The company has already partnered with chipmakers NVIDIA, AMD, Intel, ARM, Cerebras and d-Matrix.
Gimlet’s product, which is delivered either as software or through an application programming interface (API) to its Gimlet Cloud, is not intended for the average AI application developer. It is intended for the largest AI modeling labs and data centers.
The company launched publicly In October She said eight-figure revenue out of the gate (i.e. at least $10 million). Asghar said his customer base has more than doubled in the past four months and now includes a major model maker and a very large cloud computing company, though he declined to name them.
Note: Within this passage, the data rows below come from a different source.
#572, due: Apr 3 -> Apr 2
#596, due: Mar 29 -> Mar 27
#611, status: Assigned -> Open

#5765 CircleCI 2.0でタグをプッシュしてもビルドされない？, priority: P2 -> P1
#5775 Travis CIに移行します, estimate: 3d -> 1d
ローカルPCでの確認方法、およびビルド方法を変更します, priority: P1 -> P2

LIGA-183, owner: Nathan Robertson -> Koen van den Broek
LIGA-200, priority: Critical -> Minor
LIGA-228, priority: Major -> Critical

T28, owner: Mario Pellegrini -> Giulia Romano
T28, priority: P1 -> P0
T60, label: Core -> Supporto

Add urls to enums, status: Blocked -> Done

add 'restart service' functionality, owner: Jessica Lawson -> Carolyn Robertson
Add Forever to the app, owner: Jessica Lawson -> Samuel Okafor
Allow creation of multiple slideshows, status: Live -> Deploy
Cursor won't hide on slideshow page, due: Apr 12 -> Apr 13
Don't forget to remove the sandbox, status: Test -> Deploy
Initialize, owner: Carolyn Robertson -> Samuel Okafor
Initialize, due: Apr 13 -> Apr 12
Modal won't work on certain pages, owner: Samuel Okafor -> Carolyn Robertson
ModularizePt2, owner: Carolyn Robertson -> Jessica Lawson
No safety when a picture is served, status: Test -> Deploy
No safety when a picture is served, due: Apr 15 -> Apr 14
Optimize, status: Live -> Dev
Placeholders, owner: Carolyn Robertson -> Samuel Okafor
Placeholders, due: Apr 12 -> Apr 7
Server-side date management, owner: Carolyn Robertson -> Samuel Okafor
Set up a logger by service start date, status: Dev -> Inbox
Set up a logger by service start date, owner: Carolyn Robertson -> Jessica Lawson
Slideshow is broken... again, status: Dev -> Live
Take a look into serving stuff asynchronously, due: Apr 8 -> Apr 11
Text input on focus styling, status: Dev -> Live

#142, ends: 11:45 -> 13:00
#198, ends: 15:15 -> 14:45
The founders previously worked together at Pixie, a startup that created an open source monitoring tool for Kubernetes. It was Pixie acquired By New Relic in 2020, just two months after it launched with a $9 million Series A led by Benchmark. (Pixie Technology is now part of the open source foundation that oversees Kubernetes.)
After Asgar randomly met Tully about a year ago and also received angel investments from Stanford professors, venture capitalists started calling. After the launch, the term paper arrived at a smaller office. When the venture capitalists heard Asgar was looking for offers, “we got a very large pool of funding,” and the round was quickly oversubscribed, he said.
With the previous seed, the startup has now raised a total of $92 million, including from a slew of angels like Sequoia’s Bill Coughran, Stanford professor Nick McKeon, former VMware CEO Raghu Raghuram and Intel CEO Lip-Bu Tan. The company currently employs 30 people.
Other investors include Factory, which led the seed, Eclipse Ventures, Prosperity7, and Triatomic.